Une possible demande de libération conditionnelle
S'il veut changer d'emploi, de lieu de résidence ou s'il veut se déplacer à l'étranger, le condamné doit demander une autorisation préalable au JAP. Ensuite, au fil des mois, le juge devra décider s'il octroie des réductions de peine au condamné, en se basant sur les rapports du Service pénitentiaire d'insertion et de probation (Spip) qui le suit au quotidien.
Nicolas Sarkozy sera écroué non détenu. Comme il aura plus de 70 ans à partir du 28 janvier, il pourra faire une demande de libération conditionnelle avant la moitié de sa peine. Elle peut être formulée dès le premier rendez-vous avec le JAP ou plus tard. Cette demande serait examinée, mais pas nécessairement accordée.

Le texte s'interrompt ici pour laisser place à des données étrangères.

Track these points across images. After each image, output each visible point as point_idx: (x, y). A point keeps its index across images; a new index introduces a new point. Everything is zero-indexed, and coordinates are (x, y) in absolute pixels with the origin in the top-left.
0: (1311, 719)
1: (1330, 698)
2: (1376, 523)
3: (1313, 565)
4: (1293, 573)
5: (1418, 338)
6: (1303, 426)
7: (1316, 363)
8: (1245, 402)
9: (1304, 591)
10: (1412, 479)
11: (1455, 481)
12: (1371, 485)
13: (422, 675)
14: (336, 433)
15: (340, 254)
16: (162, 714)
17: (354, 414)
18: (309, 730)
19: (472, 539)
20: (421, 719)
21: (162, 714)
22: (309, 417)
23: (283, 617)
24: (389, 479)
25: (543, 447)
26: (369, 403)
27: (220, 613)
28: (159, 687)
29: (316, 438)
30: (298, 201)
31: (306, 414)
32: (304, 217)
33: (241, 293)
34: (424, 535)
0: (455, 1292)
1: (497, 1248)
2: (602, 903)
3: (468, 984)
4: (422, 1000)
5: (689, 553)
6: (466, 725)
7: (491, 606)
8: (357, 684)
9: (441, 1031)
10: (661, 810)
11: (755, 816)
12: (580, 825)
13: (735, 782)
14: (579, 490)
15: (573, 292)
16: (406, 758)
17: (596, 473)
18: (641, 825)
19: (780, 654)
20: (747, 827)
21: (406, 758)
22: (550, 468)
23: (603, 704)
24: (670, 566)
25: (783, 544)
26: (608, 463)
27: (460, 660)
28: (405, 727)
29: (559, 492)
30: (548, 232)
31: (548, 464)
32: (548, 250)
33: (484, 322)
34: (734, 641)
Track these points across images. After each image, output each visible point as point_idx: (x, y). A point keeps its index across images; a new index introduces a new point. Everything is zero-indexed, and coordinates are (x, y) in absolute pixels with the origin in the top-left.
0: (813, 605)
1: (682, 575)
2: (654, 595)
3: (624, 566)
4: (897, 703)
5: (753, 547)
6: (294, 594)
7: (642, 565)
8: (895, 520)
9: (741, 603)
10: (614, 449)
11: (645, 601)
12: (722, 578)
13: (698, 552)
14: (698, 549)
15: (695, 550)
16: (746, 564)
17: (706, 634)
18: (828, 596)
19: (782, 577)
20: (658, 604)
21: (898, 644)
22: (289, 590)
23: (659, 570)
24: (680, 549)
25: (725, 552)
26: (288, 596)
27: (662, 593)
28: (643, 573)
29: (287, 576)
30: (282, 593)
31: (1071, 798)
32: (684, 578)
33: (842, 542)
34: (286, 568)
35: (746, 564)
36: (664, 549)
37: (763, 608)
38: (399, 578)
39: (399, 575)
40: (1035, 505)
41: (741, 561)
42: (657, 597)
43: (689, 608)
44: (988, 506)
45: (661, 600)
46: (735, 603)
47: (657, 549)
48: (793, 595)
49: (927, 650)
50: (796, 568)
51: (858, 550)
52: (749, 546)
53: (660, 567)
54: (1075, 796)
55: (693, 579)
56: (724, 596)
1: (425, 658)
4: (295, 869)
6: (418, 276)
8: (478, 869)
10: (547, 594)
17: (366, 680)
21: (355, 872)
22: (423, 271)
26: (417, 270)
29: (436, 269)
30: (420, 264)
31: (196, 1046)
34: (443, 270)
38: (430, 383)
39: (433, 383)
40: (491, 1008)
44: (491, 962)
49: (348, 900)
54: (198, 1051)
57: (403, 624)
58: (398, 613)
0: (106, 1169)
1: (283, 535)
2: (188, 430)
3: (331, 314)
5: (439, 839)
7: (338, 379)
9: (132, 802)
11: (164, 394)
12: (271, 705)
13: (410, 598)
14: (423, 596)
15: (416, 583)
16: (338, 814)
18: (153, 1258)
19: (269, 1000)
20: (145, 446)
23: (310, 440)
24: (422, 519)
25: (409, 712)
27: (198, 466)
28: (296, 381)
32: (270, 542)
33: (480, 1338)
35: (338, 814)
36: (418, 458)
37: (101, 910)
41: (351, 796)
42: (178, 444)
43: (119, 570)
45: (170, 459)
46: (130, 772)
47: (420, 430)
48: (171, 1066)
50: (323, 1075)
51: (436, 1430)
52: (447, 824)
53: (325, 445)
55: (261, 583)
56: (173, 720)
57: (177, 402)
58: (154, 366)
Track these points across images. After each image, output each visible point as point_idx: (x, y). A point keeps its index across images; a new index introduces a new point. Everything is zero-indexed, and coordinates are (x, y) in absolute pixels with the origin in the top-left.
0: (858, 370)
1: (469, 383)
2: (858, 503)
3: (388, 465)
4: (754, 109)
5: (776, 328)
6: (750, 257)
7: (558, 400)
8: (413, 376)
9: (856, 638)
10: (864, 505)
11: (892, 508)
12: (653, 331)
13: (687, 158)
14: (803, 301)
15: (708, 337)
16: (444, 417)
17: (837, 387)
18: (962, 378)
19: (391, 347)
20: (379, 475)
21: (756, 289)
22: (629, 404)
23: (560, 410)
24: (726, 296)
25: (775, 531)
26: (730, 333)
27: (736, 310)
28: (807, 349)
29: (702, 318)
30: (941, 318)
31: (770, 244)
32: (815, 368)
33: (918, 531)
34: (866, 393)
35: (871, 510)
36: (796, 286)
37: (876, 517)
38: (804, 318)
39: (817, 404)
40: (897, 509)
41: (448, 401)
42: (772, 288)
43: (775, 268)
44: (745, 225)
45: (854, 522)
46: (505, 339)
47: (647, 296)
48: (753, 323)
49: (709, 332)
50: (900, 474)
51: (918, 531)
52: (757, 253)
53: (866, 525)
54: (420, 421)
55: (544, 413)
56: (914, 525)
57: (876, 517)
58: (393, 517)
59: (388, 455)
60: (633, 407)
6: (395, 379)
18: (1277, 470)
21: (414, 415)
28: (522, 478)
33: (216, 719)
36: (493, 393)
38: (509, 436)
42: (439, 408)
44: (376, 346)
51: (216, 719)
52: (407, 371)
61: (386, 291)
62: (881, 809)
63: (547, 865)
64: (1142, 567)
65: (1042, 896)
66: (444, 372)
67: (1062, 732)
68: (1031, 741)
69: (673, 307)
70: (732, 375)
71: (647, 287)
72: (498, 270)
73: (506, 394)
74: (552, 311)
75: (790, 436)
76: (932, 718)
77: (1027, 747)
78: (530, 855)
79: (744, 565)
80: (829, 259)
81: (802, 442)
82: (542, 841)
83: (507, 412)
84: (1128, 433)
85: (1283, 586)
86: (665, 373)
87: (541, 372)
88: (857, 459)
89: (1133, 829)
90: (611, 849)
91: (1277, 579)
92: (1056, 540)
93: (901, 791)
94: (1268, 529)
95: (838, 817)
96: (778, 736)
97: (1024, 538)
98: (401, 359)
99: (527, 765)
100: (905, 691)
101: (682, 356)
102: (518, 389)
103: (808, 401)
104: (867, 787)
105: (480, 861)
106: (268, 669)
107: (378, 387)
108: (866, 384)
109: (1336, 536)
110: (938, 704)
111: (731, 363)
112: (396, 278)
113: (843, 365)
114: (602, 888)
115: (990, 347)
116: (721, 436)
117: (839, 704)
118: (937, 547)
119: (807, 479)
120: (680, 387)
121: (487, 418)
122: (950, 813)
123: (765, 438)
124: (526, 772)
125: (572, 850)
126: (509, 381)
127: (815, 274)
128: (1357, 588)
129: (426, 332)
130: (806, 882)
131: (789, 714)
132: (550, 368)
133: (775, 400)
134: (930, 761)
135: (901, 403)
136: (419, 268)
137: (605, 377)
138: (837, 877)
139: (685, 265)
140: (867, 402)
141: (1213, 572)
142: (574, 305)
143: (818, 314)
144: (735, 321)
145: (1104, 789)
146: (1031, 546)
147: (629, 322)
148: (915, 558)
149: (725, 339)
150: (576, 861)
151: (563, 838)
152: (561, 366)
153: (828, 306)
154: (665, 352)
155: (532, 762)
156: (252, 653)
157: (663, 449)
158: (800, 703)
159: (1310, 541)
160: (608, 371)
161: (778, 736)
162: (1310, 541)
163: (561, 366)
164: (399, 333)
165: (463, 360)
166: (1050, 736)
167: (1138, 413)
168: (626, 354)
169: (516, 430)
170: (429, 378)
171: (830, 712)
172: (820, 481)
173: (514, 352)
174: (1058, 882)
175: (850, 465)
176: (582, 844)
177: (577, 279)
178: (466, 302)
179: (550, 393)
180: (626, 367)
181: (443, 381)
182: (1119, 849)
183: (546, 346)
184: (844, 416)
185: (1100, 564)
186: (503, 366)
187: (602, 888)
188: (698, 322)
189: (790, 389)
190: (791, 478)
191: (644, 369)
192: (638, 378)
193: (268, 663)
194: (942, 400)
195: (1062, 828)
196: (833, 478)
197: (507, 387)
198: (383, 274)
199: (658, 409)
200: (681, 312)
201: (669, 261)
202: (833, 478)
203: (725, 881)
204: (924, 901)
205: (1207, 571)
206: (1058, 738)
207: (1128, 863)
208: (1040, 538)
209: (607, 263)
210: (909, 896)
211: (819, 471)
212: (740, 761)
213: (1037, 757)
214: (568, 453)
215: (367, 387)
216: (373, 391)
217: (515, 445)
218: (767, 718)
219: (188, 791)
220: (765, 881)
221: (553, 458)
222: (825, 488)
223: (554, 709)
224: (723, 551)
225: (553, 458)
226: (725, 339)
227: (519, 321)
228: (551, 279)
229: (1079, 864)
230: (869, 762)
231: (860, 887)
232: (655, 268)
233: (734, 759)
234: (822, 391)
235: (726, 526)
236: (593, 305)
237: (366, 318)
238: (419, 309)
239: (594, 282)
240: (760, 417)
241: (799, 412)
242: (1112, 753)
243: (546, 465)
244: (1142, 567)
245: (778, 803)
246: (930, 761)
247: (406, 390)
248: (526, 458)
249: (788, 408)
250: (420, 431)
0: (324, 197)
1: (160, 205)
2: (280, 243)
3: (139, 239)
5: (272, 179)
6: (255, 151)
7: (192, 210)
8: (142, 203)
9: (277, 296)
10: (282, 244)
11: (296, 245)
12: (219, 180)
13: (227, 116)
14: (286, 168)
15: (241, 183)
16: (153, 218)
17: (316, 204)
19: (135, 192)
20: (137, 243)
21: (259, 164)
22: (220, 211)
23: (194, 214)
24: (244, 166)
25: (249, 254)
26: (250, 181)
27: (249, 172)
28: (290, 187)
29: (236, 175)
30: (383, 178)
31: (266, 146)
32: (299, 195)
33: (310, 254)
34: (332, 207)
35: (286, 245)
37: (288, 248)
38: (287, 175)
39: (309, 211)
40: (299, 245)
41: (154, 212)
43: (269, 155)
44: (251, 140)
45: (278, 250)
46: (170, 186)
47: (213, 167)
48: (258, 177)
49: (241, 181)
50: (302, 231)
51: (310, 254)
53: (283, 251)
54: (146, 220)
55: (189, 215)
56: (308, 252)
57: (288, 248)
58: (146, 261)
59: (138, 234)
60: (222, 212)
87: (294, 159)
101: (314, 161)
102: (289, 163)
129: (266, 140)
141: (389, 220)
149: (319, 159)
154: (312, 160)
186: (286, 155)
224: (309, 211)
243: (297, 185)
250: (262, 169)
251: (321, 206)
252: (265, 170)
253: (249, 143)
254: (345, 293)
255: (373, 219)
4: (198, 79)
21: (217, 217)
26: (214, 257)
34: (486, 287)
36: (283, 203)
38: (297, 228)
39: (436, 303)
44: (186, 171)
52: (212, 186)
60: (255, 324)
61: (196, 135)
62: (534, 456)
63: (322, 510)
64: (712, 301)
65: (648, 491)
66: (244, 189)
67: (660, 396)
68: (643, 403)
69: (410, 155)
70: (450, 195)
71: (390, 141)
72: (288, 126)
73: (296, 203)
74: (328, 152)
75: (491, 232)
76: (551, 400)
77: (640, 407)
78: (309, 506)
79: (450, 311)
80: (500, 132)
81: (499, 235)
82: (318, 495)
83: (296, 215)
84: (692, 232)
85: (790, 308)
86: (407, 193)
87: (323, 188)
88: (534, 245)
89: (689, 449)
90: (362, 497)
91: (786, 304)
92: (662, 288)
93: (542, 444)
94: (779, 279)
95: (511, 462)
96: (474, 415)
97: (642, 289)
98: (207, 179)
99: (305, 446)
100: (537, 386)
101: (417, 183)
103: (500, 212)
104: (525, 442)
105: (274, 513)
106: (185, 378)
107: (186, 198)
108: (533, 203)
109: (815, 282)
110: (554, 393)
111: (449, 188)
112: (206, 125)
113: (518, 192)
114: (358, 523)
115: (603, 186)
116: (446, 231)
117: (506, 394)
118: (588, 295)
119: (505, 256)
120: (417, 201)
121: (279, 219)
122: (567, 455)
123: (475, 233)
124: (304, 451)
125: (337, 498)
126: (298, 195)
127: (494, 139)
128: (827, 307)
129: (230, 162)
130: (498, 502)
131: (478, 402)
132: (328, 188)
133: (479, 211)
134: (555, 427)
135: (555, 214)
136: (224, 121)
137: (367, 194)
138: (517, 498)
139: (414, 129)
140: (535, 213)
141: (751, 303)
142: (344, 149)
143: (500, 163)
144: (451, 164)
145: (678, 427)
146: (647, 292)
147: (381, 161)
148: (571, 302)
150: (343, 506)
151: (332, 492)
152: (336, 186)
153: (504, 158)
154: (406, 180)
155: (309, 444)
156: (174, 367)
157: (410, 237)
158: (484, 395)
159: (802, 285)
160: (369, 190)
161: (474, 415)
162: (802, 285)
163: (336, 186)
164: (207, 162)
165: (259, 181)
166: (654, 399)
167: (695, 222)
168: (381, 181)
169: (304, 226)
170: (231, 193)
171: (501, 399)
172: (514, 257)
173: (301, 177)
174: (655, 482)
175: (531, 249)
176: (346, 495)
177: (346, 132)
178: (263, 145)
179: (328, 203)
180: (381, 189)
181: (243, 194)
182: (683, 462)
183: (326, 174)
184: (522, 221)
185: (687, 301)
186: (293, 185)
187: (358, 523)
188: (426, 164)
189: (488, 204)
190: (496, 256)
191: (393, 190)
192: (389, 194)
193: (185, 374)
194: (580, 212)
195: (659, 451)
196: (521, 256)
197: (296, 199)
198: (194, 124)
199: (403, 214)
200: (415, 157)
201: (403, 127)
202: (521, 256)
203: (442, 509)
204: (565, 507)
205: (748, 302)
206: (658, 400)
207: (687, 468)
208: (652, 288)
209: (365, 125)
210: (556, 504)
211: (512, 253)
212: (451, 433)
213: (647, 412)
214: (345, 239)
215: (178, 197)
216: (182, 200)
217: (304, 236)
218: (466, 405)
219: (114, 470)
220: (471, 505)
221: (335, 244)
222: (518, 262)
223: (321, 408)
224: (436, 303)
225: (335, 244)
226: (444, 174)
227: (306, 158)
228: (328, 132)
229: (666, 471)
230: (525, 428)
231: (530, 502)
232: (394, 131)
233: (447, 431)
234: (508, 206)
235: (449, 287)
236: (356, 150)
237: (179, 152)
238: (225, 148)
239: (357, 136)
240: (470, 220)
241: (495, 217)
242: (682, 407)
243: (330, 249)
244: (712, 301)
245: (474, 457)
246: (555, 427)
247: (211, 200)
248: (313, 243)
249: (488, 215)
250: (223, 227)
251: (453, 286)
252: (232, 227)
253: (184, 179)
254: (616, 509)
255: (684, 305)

Plusieurs autres affaires judiciaires en cours
Cette décision de la Cour de cassation intervient moins de trois semaines avant l'ouverture du procès des soupçons de financement libyen de la campagne présidentielle 2007 de Nicolas Sarkozy. Pour ce procès, son casier judiciaire reste vierge, car il l'était au moment des faits reprochés. Mais la décision de la Cour de cassation n'est pas dans l'intérêt de la défense, car Nicolas Sarkozy va se présenter devant les juges avec une condamnation définitive. Quand bien même il ne serait pas placé sous bracelet électronique avant la fin de sa comparution, prévue pour durer quatre mois (du 6 janvier au 10 avril), cette condamnation est lourde symboliquement.
Courant 2025 toujours, la Cour de cassation devra par ailleurs trancher sur le pourvoi de l'ancien président contre sa condamnation à un an de prison dont six mois ferme dans l'affaire Bygmalion, concernant les dépenses excessives de sa campagne présidentielle de 2012.